:: Records provided ::
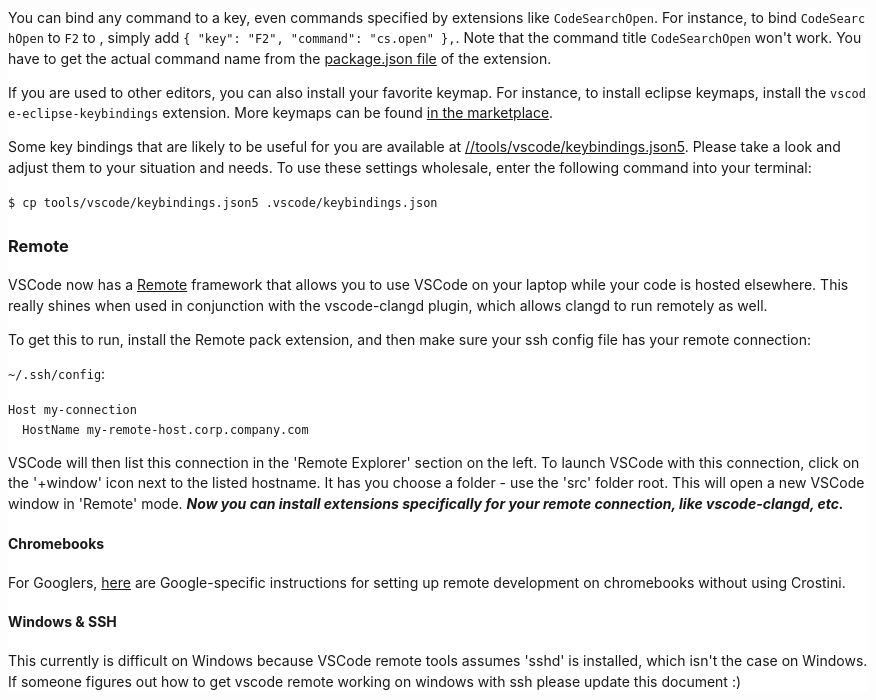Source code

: You can bind any command to a key, even commands specified by extensions like
`CodeSearchOpen`. For instance, to bind `CodeSearchOpen` to `F2` to , simply add
`{ "key": "F2", "command": "cs.open" },`.
Note that the command title `CodeSearchOpen` won't work. You have to get the
actual command name from the [package.json
file](https://github.com/chaopeng/vscode-chromium-codesearch/blob/master/package.json)
of the extension.

If you are used to other editors, you can also install your favorite keymap.
For instance, to install eclipse keymaps, install the
`vscode-eclipse-keybindings` extension. More keymaps can be found
[in the marketplace](https://marketplace.visualstudio.com/search?target=vscode&category=Keymaps).

Some key bindings that are likely to be useful for you are available at
[//tools/vscode/keybindings.json5](/tools/vscode/keybindings.json5). Please
take a look and adjust them to your situation and needs. To use these settings
wholesale, enter the following command into your terminal:
```
$ cp tools/vscode/keybindings.json5 .vscode/keybindings.json
```

### Remote
VSCode now has a
[Remote](https://code.visualstudio.com/docs/remote/remote-overview) framework
that allows you to use VSCode on your laptop while your code is hosted
elsewhere. This really shines when used in conjunction with the vscode-clangd plugin,
which allows clangd to run remotely as well.

To get this to run, install the Remote pack extension, and then make sure your
ssh config file has your remote connection:

`~/.ssh/config`:
```
Host my-connection
  HostName my-remote-host.corp.company.com
```

VSCode will then list this connection in the 'Remote Explorer' section on the
left. To launch VSCode with this connection, click on the '+window' icon next
to the listed hostname. It has you choose a folder - use the 'src' folder root.
This will open a new VSCode window in 'Remote' mode. ***Now you can install
extensions specifically for your remote connection, like vscode-clangd, etc.***

#### Chromebooks

For Googlers, [here](http://go/vscode/remote_development_via_web) are
Google-specific instructions for setting up remote development on chromebooks
without using Crostini.

#### Windows & SSH
This currently is difficult on Windows because VSCode remote tools assumes
'sshd' is installed, which isn't the case on Windows. If someone figures out
how to get vscode remote working on windows with ssh please update this
document :)
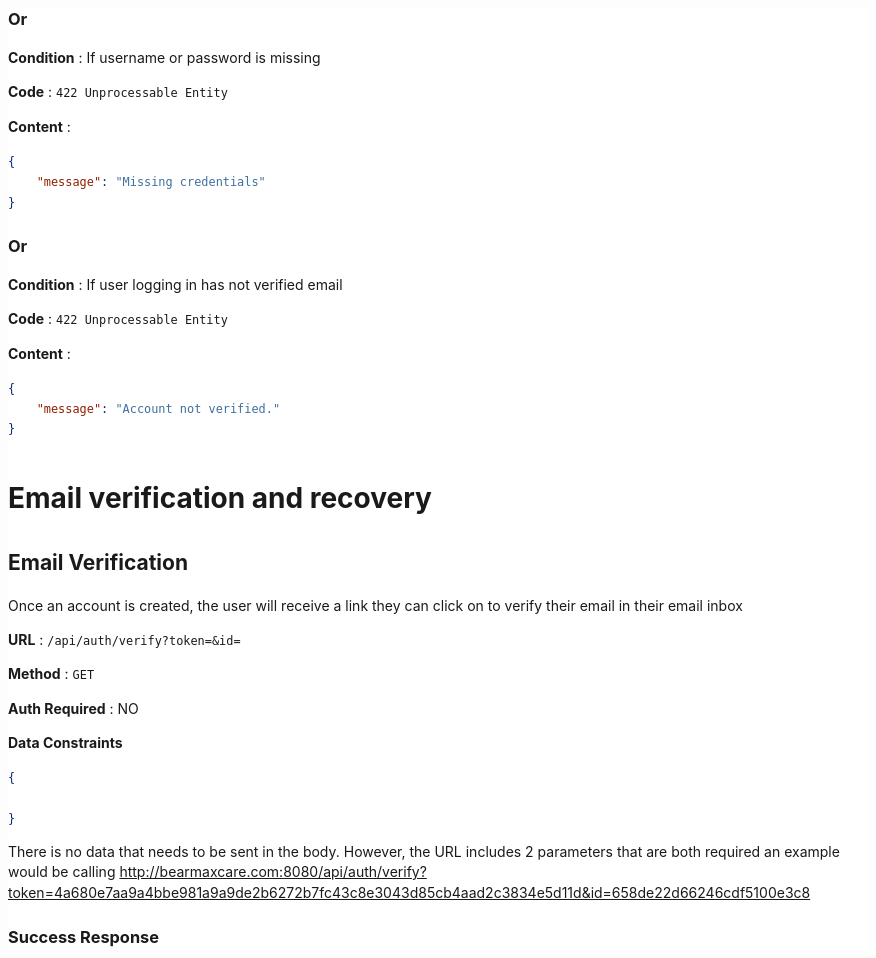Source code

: ### Or

**Condition** : If username or password is missing

**Code** : `422 Unprocessable Entity`

**Content** :

```json
{
    "message": "Missing credentials"
}
```

### Or

**Condition** : If user logging in has not verified email

**Code** : `422 Unprocessable Entity`

**Content** :

```json
{
    "message": "Account not verified."
}
```

# Email verification and recovery

## Email Verification

Once an account is created, the user will receive a link they can click on to verify their email in their email inbox

**URL** : `/api/auth/verify?token=&id=`

**Method** : `GET`

**Auth Required** : NO

**Data Constraints**

```json
{

}
```

There is no data that needs to be sent in the body. However, the URL includes 2 parameters that are both required
an example would be calling http://bearmaxcare.com:8080/api/auth/verify?token=4a680e7aa9a4bbe981a9a9de2b6272b7fc43c8e3043d85cb4aad2c3834e5d11d&id=658de22d66246cdf5100e3c8


### Success Response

:: Problem to work on ::
Scan the data above for the word "Condition". Copy every line in which it is found.

:: Answer section ::
**Condition** : If username or password is missing
**Condition** : If user logging in has not verified email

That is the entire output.